Saturday, January 01, 2005

Does everyone live in a closet?

I spent last evening with a male friend. We hung out at Diva’s, and although we are not romantically linked, I was still hoping he would kiss me when the new year rang in.

Unfortunately, that didn’t happen. He knew me before transition, so the image of me as a guy will probably always be in the back of his mind somewhere.

As we were driving home, though, we talked a little about the men who visit Diva’s. Chaser’s are a complicated group of men. Some of them like T’s to have anal intercourse with them, and others like to have anal intercourse with T’s. Oral sex is also a factor for both.

Unfortunately, most of the men that frequent Diva’s are married men who are trying to live out their fantasies. The girls there are typically working girls who charge a fee for the sexual act.

Most of these guys are not looking for a relationship, and basically just want to find someone to have casual sex with...for free, if possible.

The San Francisco Chronicle actually ran a story recently on Diva’s and the men who frequent it. So many of these men, though, are afraid to come out of their own closet. They’re afraid of being labeled gay or something.

Even the guy I was out with admits that he’s not out to any of his family about the type of women he likes. He is, unlike many of the other men, though, seeking a long term relationship...and he's a fairly nice guy.

He asked me who I’d prefer to end up with: a genetic girl, a man, or another T. I told him I’d probably prefer to end up with another T because I’m attracted to girls and we’d both share a history few will ever experience or understand.
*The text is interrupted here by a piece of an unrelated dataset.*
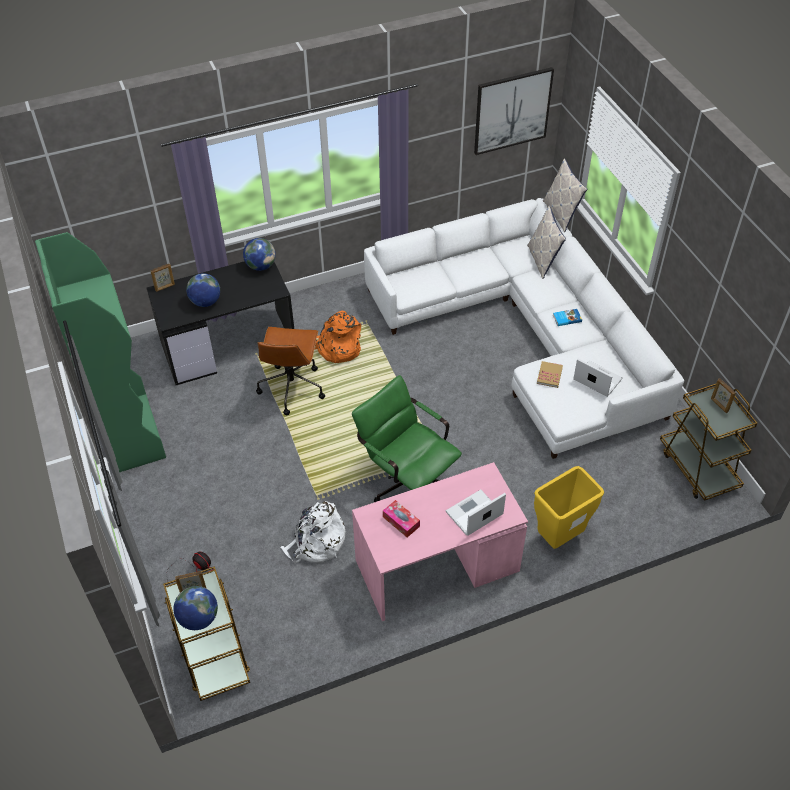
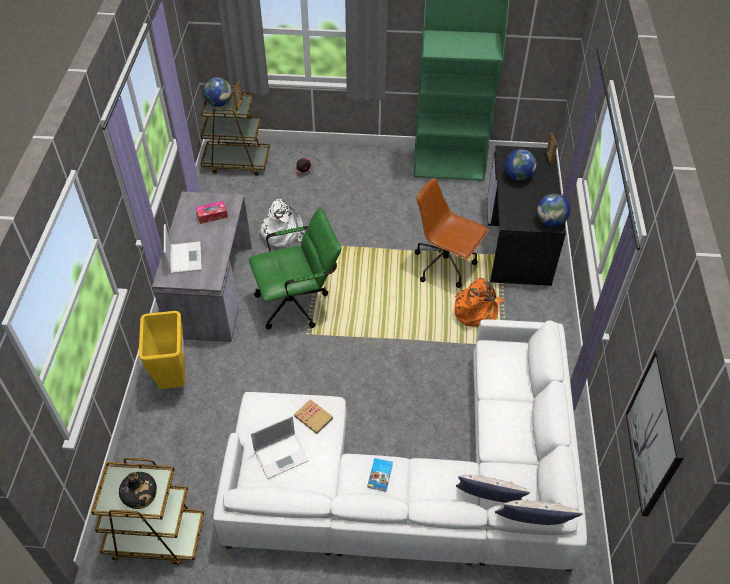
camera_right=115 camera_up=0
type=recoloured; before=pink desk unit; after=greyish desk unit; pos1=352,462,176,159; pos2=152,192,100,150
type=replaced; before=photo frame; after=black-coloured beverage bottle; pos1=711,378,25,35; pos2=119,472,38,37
Since I knew he wasn’t into men, I asked him if he’d prefer to end up with a genetic girl or a T. He said he would prefer to end up with a girl, even though he admitted that he wouldn’t mind having a long term relationship with a T. If he dated a T, though, he said she would have to be basically living stealth and would not be out to any of his family.

Why are people so afraid to just own up to who they are? Do we all risk being alone - outcast to the friends and family that we have? Well, being gay or liking T’s still allows you to walk around as your regular self, but being T puts everything on the outside. One can’t just walk around as a guy one day and a girl the next without people noticing. I think many people don’t understand how hard it is being T - being yourself and laying everything out on the line - and the things we go through in trying to be ourselves.